DATA SHOWN:
-*-
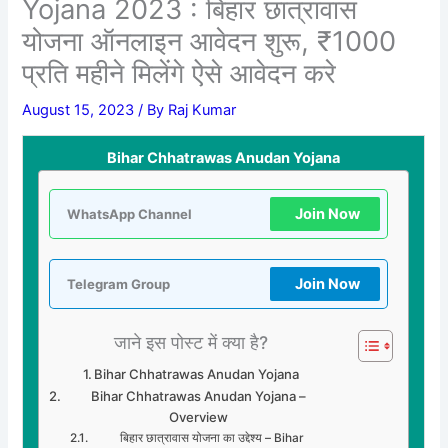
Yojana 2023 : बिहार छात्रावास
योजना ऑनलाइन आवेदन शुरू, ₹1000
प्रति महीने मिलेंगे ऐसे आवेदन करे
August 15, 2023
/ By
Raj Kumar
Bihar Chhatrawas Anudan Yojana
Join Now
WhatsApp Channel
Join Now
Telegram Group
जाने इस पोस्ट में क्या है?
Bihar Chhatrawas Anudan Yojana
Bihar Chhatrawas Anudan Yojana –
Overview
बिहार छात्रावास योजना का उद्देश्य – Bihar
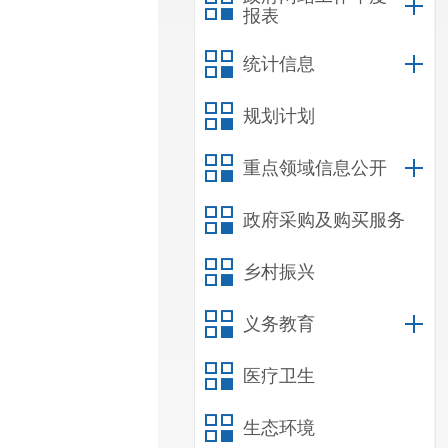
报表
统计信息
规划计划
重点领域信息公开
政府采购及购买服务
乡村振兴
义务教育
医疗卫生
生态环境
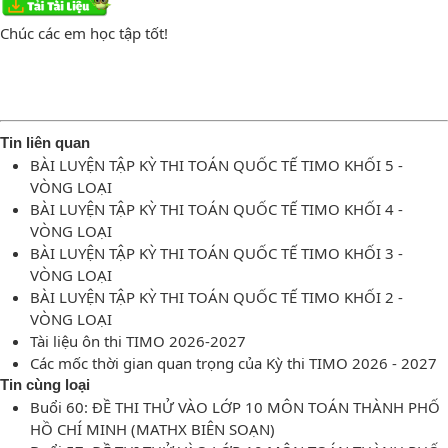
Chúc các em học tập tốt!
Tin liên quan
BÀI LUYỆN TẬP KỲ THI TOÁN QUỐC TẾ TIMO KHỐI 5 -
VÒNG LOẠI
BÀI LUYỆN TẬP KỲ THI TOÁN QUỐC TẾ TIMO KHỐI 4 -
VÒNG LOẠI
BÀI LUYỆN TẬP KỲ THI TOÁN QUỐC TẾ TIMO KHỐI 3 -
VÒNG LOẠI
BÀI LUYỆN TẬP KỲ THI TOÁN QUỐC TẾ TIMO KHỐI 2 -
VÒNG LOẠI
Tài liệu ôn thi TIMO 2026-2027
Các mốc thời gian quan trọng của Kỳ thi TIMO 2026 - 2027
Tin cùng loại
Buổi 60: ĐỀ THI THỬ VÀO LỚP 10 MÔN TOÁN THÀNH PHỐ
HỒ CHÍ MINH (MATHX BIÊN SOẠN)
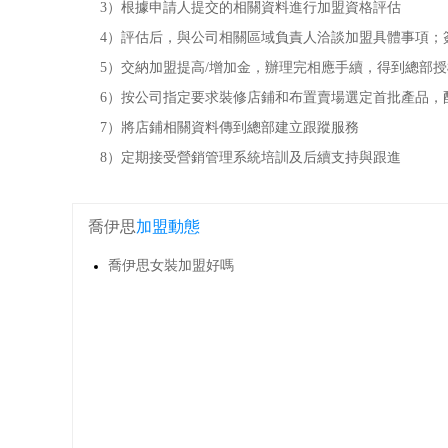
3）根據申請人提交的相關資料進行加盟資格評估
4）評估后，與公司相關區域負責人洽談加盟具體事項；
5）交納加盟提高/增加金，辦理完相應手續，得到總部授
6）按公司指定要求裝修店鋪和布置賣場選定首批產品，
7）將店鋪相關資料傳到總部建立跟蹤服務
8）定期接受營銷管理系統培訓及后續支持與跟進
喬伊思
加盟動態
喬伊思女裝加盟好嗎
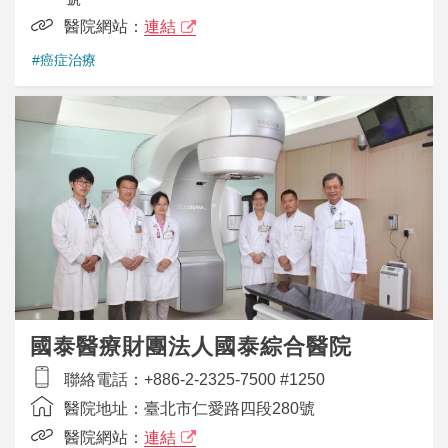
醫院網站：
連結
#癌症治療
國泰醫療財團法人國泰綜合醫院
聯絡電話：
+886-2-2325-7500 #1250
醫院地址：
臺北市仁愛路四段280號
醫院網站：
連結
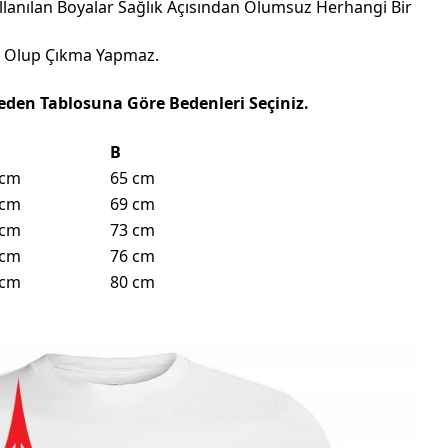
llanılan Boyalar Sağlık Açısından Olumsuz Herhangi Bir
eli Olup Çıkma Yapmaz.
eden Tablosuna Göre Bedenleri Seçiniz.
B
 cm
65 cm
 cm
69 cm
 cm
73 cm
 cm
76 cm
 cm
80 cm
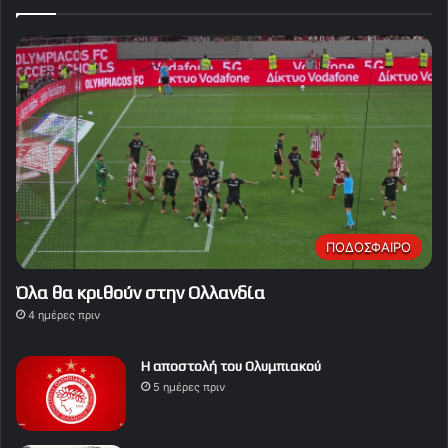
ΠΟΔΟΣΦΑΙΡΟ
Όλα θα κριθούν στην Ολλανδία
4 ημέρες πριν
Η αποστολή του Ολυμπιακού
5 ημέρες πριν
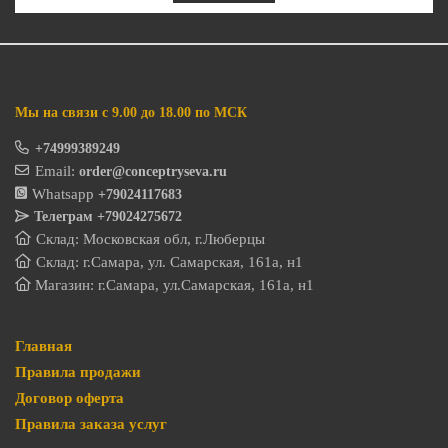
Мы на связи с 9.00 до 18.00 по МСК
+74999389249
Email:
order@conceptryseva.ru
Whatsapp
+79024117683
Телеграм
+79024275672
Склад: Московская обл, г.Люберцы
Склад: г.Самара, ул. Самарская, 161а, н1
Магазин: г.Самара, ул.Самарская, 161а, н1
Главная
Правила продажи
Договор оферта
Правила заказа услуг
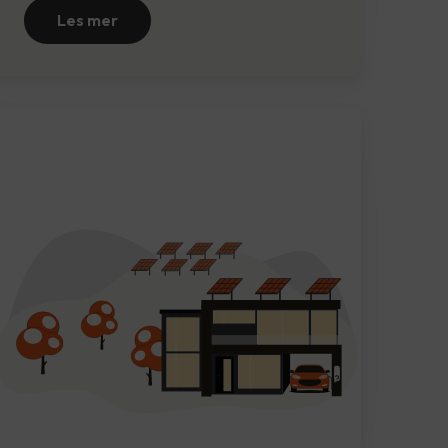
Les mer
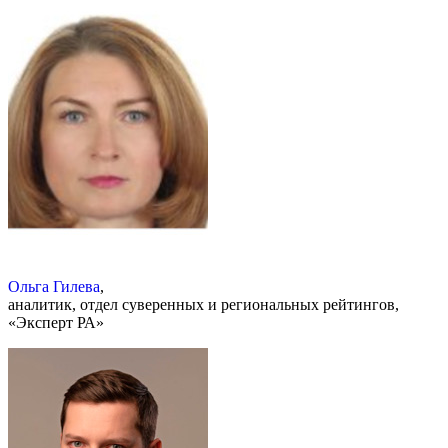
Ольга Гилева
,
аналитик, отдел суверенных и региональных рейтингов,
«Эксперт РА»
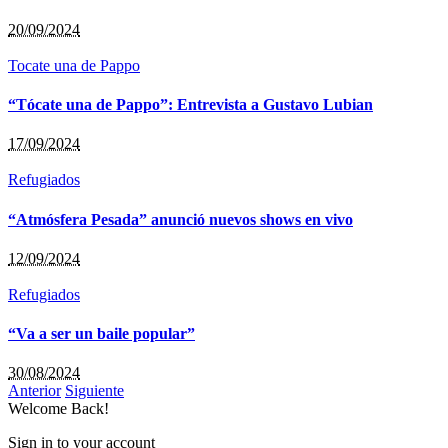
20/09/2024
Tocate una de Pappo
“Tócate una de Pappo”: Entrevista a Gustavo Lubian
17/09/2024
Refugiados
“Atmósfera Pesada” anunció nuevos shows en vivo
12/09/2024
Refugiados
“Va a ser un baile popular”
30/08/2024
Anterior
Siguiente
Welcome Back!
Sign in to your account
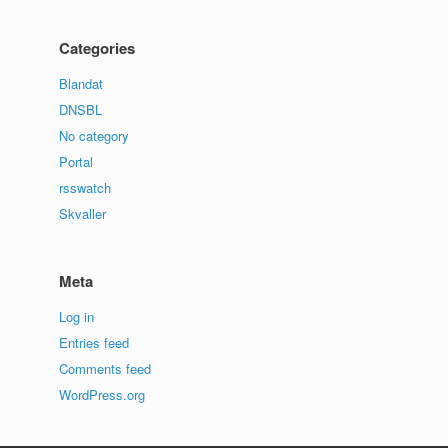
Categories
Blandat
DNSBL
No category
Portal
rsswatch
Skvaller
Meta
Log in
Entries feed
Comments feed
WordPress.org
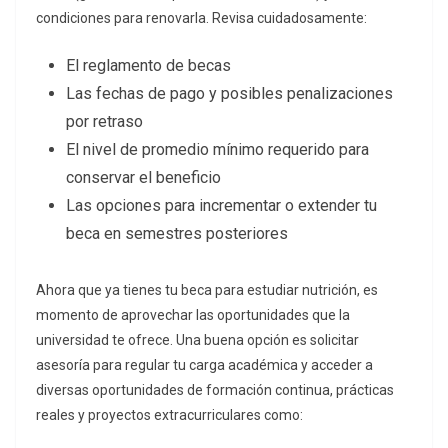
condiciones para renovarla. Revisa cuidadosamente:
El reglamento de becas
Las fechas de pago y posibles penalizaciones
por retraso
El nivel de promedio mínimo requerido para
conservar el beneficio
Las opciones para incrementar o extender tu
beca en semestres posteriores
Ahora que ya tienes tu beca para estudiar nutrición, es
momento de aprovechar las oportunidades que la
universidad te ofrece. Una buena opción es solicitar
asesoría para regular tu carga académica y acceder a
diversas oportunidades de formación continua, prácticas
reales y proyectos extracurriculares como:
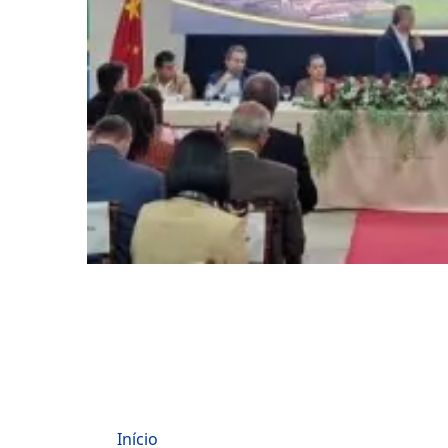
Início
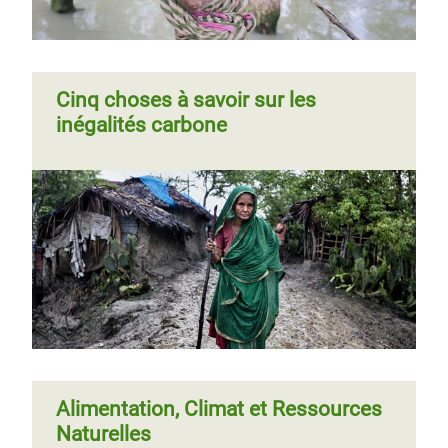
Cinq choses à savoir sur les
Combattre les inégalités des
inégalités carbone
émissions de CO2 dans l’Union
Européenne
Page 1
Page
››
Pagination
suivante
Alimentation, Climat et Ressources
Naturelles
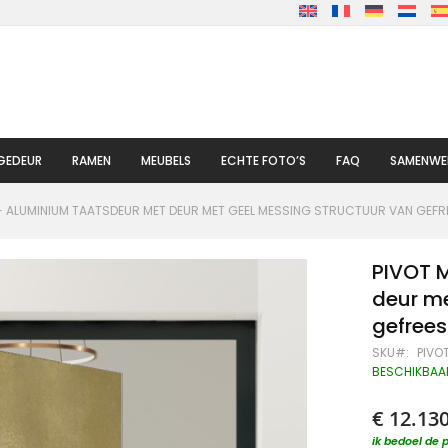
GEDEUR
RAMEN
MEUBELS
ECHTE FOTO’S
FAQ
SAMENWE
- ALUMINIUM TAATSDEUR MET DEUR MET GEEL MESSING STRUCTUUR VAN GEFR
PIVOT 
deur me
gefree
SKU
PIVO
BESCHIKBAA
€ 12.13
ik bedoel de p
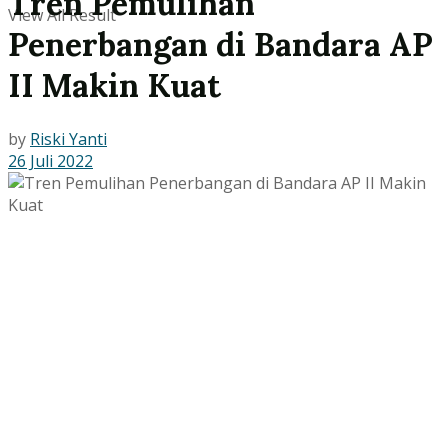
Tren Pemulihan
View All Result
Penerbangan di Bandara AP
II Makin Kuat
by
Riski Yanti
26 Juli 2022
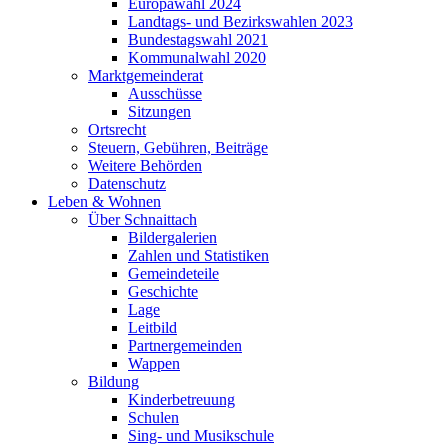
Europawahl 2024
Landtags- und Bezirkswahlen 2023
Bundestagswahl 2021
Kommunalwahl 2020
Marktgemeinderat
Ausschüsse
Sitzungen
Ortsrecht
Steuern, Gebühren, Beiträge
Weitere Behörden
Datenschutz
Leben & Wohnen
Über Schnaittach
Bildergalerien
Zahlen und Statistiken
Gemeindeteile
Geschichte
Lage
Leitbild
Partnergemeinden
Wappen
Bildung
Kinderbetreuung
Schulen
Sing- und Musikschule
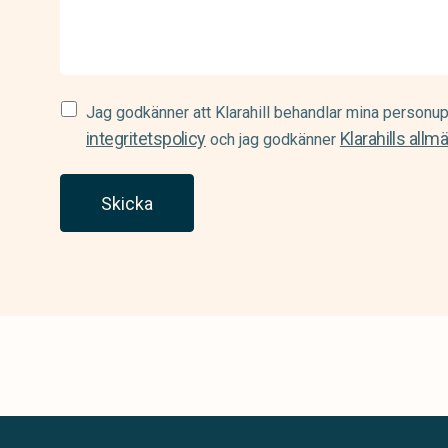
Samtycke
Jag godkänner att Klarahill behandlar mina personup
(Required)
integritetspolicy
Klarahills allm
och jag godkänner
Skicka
-*-
Where an entry includes an image, skip the image and return everything else exactly.

ANSWER SPACE:
Yojana 2023 : बिहार छात्रावास
योजना ऑनलाइन आवेदन शुरू, ₹1000
प्रति महीने मिलेंगे ऐसे आवेदन करे
August 15, 2023
/ By
Raj Kumar
Bihar Chhatrawas Anudan Yojana
Join Now
WhatsApp Channel
Join Now
Telegram Group
जाने इस पोस्ट में क्या है?
Bihar Chhatrawas Anudan Yojana
Bihar Chhatrawas Anudan Yojana –
Overview
बिहार छात्रावास योजना का उद्देश्य – Bihar
报表
统计信息
规划计划
重点领域信息公开
政府采购及购买服务
乡村振兴
义务教育
医疗卫生
生态环境
Chúc các em học tập tốt!
Tin liên quan
BÀI LUYỆN TẬP KỲ THI TOÁN QUỐC TẾ TIMO KHỐI 5 -
VÒNG LOẠI
BÀI LUYỆN TẬP KỲ THI TOÁN QUỐC TẾ TIMO KHỐI 4 -
VÒNG LOẠI
BÀI LUYỆN TẬP KỲ THI TOÁN QUỐC TẾ TIMO KHỐI 3 -
VÒNG LOẠI
BÀI LUYỆN TẬP KỲ THI TOÁN QUỐC TẾ TIMO KHỐI 2 -
VÒNG LOẠI
Tài liệu ôn thi TIMO 2026-2027
Các mốc thời gian quan trọng của Kỳ thi TIMO 2026 - 2027
Tin cùng loại
Buổi 60: ĐỀ THI THỬ VÀO LỚP 10 MÔN TOÁN THÀNH PHỐ
HỒ CHÍ MINH (MATHX BIÊN SOẠN)
3）根據申請人提交的相關資料進行加盟資格評估
4）評估后，與公司相關區域負責人洽談加盟具體事項；
5）交納加盟提高/增加金，辦理完相應手續，得到總部授
6）按公司指定要求裝修店鋪和布置賣場選定首批產品，
7）將店鋪相關資料傳到總部建立跟蹤服務
8）定期接受營銷管理系統培訓及后續支持與跟進
喬伊思
加盟動態
喬伊思女裝加盟好嗎
醫院網站：
連結
#癌症治療
國泰醫療財團法人國泰綜合醫院
聯絡電話：
+886-2-2325-7500 #1250
醫院地址：
臺北市仁愛路四段280號
醫院網站：
連結
llanılan Boyalar Sağlık Açısından Olumsuz Herhangi Bir
eli Olup Çıkma Yapmaz.
eden Tablosuna Göre Bedenleri Seçiniz.
B
 cm
65 cm
 cm
69 cm
 cm
73 cm
 cm
76 cm
 cm
80 cm
ΠΟΔΟΣΦΑΙΡΟ
Όλα θα κριθούν στην Ολλανδία
4 ημέρες πριν
Η αποστολή του Ολυμπιακού
5 ημέρες πριν
Мы на связи с 9.00 до 18.00 по МСК
+74999389249
Email:
order@conceptryseva.ru
Whatsapp
+79024117683
Телеграм
+79024275672
Склад: Московская обл, г.Люберцы
Склад: г.Самара, ул. Самарская, 161а, н1
Магазин: г.Самара, ул.Самарская, 161а, н1
Главная
Правила продажи
Договор оферта
Правила заказа услуг
Les mer
Ольга Гилева
,
аналитик, отдел суверенных и региональных рейтингов,
«Эксперт РА»
20/09/2024
Tocate una de Pappo
“Tócate una de Pappo”: Entrevista a Gustavo Lubian
17/09/2024
Refugiados
“Atmósfera Pesada” anunció nuevos shows en vivo
12/09/2024
Refugiados
“Va a ser un baile popular”
30/08/2024
Anterior
Siguiente
Welcome Back!
Sign in to your account
Categories
Blandat
DNSBL
No category
Portal
rsswatch
Skvaller
Meta
Log in
Entries feed
Comments feed
WordPress.org
condiciones para renovarla. Revisa cuidadosamente:
El reglamento de becas
Las fechas de pago y posibles penalizaciones
por retraso
El nivel de promedio mínimo requerido para
conservar el beneficio
Las opciones para incrementar o extender tu
beca en semestres posteriores
Ahora que ya tienes tu beca para estudiar nutrición, es
momento de aprovechar las oportunidades que la
universidad te ofrece. Una buena opción es solicitar
asesoría para regular tu carga académica y acceder a
diversas oportunidades de formación continua, prácticas
reales y proyectos extracurriculares como:
Início
Cinq choses à savoir sur les
Combattre les inégalités des
inégalités carbone
émissions de CO2 dans l’Union
Européenne
Page 1
Page
››
Pagination
suivante
Alimentation, Climat et Ressources
Naturelles
GEDEUR
RAMEN
MEUBELS
ECHTE FOTO’S
FAQ
SAMENWE
- ALUMINIUM TAATSDEUR MET DEUR MET GEEL MESSING STRUCTUUR VAN GEFR
PIVOT 
deur me
gefree
SKU
PIVO
BESCHIKBAA
€ 12.13
ik bedoel de p
Tren Pemulihan
View All Result
Penerbangan di Bandara AP
II Makin Kuat
by
Riski Yanti
26 Juli 2022
Europawahl 2024
Landtags- und Bezirkswahlen 2023
Bundestagswahl 2021
Kommunalwahl 2020
Marktgemeinderat
Ausschüsse
Sitzungen
Ortsrecht
Steuern, Gebühren, Beiträge
Weitere Behörden
Datenschutz
Leben & Wohnen
Über Schnaittach
Bildergalerien
Zahlen und Statistiken
Gemeindeteile
Geschichte
Lage
Leitbild
Partnergemeinden
Wappen
Bildung
Kinderbetreuung
Schulen
Sing- und Musikschule
Samtycke
Jag godkänner att Klarahill behandlar mina personup
(Required)
integritetspolicy
Klarahills allm
och jag godkänner
Skicka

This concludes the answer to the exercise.